[PROVIDED INFORMATION Boundary: Start]
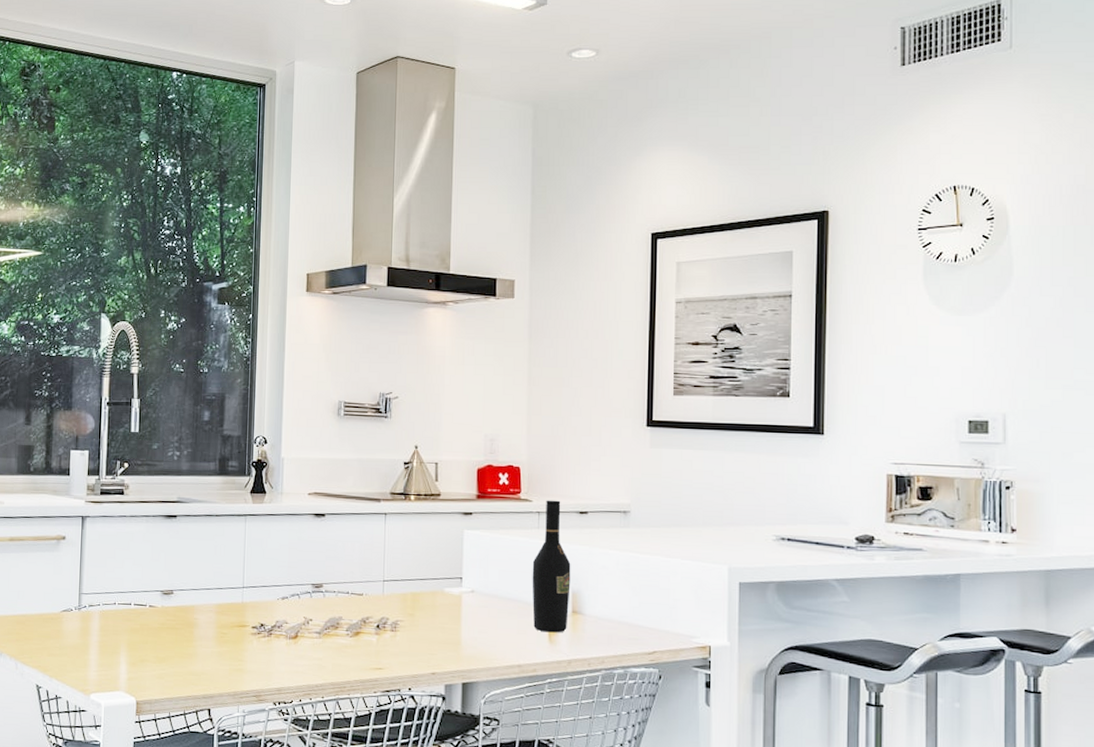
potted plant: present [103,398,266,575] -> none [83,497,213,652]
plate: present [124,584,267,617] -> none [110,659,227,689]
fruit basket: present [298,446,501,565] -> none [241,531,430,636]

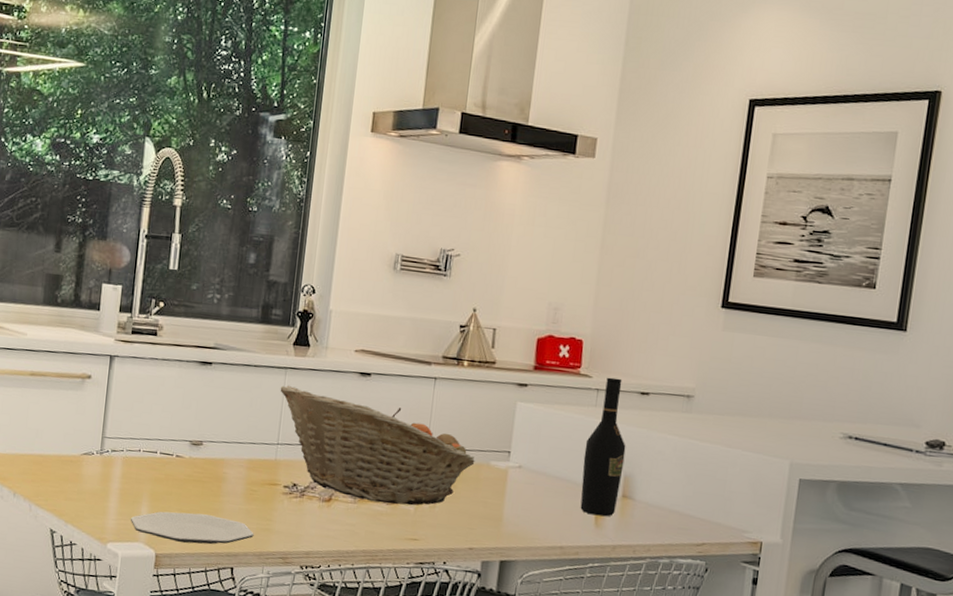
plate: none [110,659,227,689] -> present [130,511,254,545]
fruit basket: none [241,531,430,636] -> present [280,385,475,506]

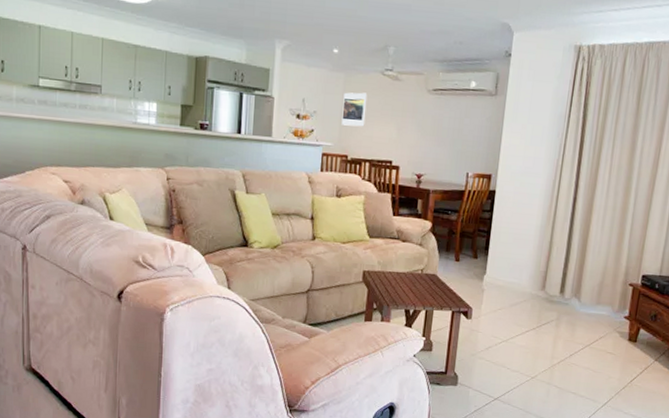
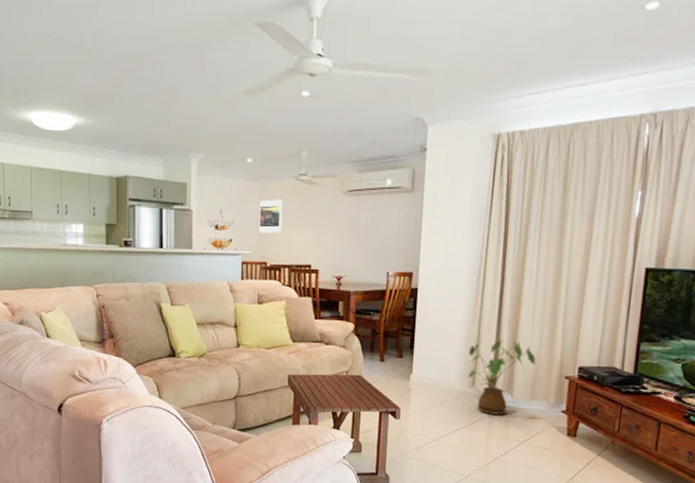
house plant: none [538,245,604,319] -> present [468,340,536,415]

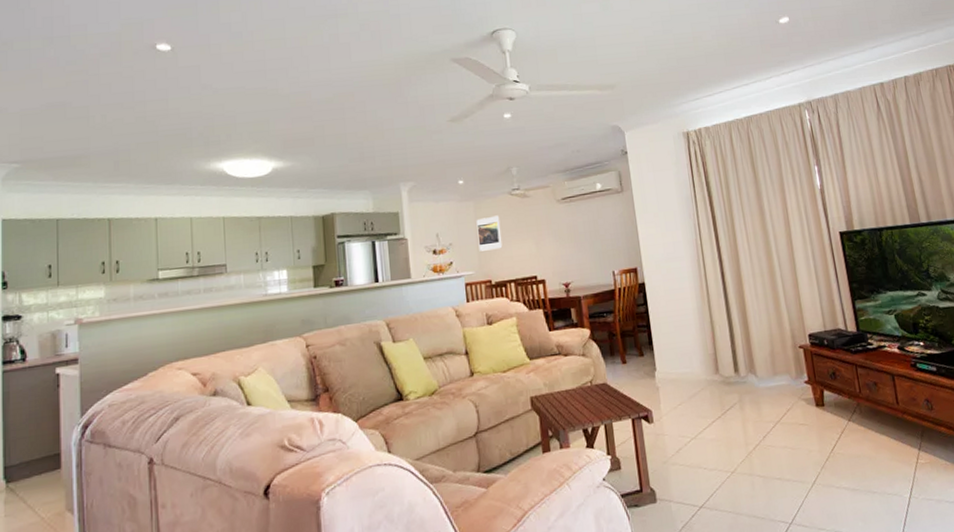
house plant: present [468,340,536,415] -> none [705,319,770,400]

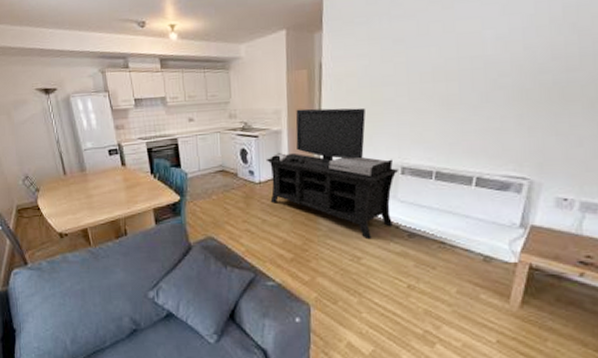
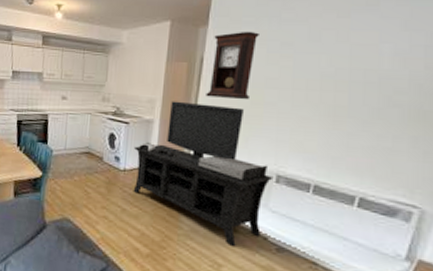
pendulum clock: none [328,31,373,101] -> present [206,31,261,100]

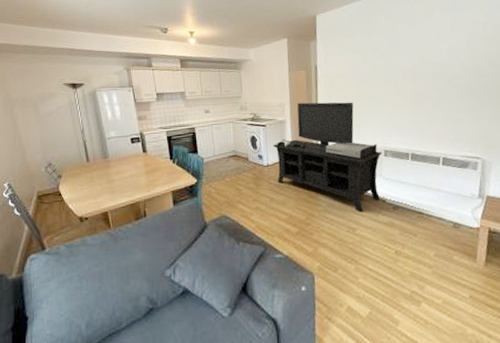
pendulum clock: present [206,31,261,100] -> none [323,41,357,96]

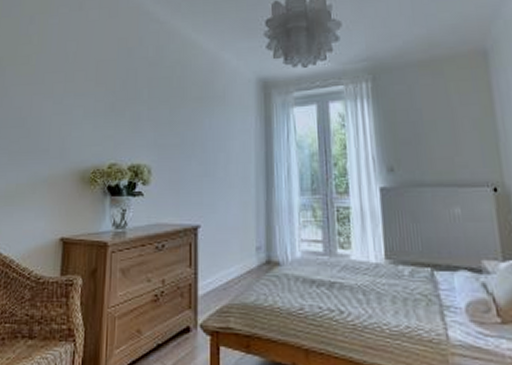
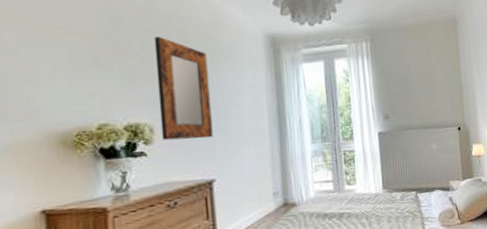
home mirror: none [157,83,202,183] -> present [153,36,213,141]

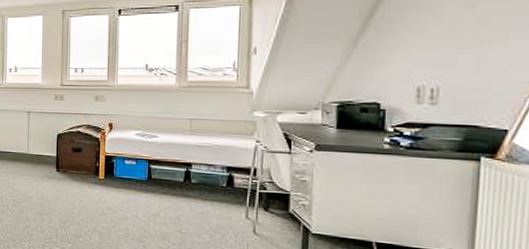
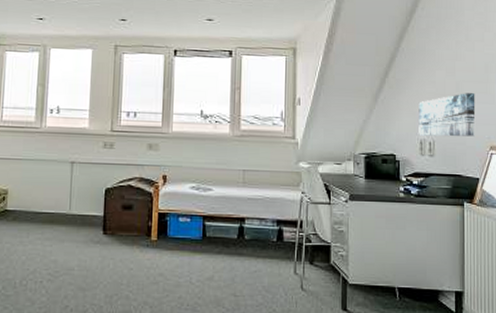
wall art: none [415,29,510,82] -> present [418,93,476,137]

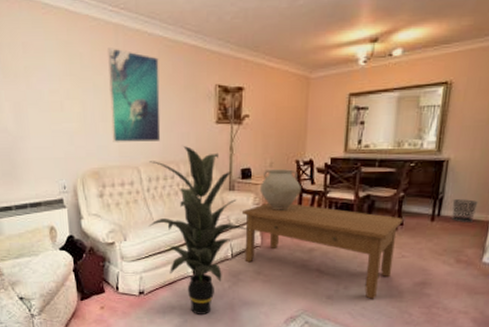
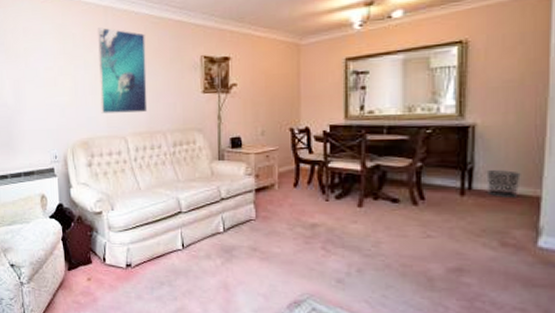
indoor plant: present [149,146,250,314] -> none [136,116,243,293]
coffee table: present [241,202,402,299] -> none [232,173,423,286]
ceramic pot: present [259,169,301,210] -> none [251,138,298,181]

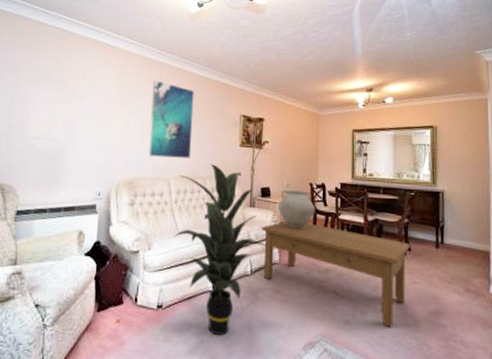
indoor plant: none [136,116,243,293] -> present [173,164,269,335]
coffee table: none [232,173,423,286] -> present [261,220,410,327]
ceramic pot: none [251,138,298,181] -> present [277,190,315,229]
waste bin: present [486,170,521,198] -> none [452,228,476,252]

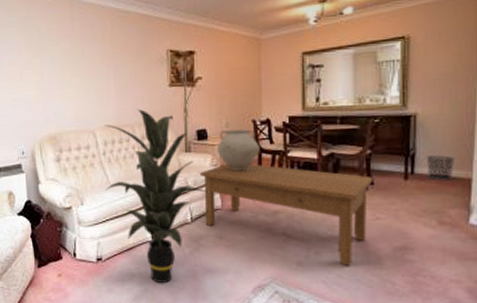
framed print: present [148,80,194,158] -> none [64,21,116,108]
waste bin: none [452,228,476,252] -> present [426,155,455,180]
[PROVIDED INFORMATION Boundary: End]
YOUR INSTRUCTIONS:
The exact lines from the one containing "framed print: present" through the end of the listing above are the expected output; include nothing else.

TASK RESULT:
framed print: present [148,80,194,158] -> none [64,21,116,108]
waste bin: none [452,228,476,252] -> present [426,155,455,180]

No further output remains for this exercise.